Type Annotations Are Documentation:
Even when the compiler can infer a type, annotating it explicitly can make your code more readable for other developers — and for your future self. A type annotation communicates intent. When a function's purpose is not obvious from its name alone, seeing fn calculate(price: f64, quantity: u32) -> f64 tells you more than fn calculate(price, quantity) ever could.
The single most important habit to build early: pay attention to compiler error messages about types. Rust's error messages are unusually detailed and often suggest the exact fix. Reading them carefully teaches you the type system faster than any tutorial.
Summary
Every type system makes a trade-off between expressiveness and safety. Rust chooses safety without sacrificing expressiveness — it gives you fine-grained control over memory layout (choose i8 or i64, choose stack or heap) while ensuring that you cannot accidentally misuse the choices you made. The compiler verifies every type interaction before the program runs.

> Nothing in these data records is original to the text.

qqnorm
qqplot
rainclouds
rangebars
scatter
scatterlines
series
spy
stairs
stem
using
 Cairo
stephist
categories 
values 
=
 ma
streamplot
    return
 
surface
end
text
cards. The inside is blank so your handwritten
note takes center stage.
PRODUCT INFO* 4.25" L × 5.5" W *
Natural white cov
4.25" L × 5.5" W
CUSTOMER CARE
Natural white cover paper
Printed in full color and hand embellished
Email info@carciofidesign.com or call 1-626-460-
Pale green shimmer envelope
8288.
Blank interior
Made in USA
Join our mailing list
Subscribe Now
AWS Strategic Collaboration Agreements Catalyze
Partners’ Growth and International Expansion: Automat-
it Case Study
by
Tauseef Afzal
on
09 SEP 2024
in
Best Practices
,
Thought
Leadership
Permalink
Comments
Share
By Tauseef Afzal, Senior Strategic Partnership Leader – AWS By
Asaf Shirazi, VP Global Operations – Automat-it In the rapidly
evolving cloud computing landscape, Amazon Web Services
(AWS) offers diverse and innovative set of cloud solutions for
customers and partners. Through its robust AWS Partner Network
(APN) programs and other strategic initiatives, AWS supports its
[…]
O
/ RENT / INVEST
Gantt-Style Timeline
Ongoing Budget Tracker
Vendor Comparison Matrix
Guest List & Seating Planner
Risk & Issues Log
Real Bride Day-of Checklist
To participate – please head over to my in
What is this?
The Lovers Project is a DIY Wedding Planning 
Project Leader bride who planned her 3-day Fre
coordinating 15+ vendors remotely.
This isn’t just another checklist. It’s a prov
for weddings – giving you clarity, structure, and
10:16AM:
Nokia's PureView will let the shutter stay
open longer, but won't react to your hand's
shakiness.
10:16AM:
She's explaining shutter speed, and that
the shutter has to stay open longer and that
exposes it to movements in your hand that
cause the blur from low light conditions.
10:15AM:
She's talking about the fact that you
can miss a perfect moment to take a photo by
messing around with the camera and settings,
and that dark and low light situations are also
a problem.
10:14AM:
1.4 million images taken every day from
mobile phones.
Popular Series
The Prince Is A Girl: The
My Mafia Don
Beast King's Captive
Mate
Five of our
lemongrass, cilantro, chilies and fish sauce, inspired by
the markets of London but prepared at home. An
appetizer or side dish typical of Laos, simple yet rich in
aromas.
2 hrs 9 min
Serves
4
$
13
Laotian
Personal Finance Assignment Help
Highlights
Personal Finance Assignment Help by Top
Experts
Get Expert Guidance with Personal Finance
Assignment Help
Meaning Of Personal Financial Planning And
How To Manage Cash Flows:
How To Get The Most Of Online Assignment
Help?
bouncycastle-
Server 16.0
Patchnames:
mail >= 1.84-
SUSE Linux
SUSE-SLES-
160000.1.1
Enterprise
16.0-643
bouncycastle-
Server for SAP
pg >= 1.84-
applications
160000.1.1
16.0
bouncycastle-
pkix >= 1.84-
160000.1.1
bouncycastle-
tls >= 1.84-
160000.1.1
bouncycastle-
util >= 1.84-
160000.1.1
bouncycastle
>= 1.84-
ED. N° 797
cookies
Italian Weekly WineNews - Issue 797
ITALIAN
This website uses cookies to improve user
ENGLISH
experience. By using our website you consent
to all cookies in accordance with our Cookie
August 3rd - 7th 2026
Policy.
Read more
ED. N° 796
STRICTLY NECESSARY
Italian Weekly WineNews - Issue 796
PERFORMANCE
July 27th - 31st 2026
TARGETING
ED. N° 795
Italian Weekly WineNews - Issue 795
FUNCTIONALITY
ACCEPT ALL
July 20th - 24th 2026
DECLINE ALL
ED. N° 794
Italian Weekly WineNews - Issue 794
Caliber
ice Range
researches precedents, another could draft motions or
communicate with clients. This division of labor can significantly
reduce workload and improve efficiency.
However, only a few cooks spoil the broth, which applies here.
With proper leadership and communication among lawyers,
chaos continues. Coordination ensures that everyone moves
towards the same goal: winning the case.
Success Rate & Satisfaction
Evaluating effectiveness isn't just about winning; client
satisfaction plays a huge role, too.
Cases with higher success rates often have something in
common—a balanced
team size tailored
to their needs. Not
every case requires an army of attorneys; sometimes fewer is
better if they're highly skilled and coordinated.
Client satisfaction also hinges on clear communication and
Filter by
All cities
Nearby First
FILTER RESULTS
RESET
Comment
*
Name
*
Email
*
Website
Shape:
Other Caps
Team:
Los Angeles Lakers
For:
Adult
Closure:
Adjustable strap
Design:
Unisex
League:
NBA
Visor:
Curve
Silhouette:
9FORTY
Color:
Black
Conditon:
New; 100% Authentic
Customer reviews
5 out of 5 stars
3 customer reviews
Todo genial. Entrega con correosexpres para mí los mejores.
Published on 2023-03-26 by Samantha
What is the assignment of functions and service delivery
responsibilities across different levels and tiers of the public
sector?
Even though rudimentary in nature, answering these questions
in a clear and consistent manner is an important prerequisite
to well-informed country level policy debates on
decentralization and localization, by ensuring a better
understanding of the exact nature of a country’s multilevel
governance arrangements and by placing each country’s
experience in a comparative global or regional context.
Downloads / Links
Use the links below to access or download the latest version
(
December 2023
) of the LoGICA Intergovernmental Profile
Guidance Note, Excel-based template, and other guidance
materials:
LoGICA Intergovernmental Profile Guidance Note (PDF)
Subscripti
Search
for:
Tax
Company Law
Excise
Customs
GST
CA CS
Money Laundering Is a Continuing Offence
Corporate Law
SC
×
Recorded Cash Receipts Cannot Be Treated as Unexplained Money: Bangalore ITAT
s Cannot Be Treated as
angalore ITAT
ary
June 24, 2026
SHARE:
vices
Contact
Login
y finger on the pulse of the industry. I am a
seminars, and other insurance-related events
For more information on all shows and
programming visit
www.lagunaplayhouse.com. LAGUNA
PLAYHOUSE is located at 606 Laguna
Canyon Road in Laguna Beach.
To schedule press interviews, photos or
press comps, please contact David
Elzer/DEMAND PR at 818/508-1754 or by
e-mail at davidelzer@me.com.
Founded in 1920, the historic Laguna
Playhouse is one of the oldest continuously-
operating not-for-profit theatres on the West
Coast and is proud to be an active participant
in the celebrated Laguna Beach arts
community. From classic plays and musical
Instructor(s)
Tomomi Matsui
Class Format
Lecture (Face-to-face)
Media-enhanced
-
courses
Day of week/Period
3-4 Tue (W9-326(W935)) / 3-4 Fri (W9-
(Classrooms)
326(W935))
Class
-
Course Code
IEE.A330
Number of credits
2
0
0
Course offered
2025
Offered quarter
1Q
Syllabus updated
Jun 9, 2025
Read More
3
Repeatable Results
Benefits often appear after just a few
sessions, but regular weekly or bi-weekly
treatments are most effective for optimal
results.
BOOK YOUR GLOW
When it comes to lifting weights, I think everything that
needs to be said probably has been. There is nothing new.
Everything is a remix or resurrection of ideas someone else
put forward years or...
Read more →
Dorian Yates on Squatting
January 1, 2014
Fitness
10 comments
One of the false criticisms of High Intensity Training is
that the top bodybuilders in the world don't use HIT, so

What ties the sections on this page together is a single principle: in Rust, types describe not just what a value is, but how it behaves — who owns it, who can modify it, how long it lives, and how much space it occupies. A String and a &str differ not just in syntax but in ownership semantics. An array and a vector differ not just in mutability but in where their data lives. Understanding these distinctions is what moves you from writing Rust that merely compiles to writing Rust that is idiomatic, efficient, and clear.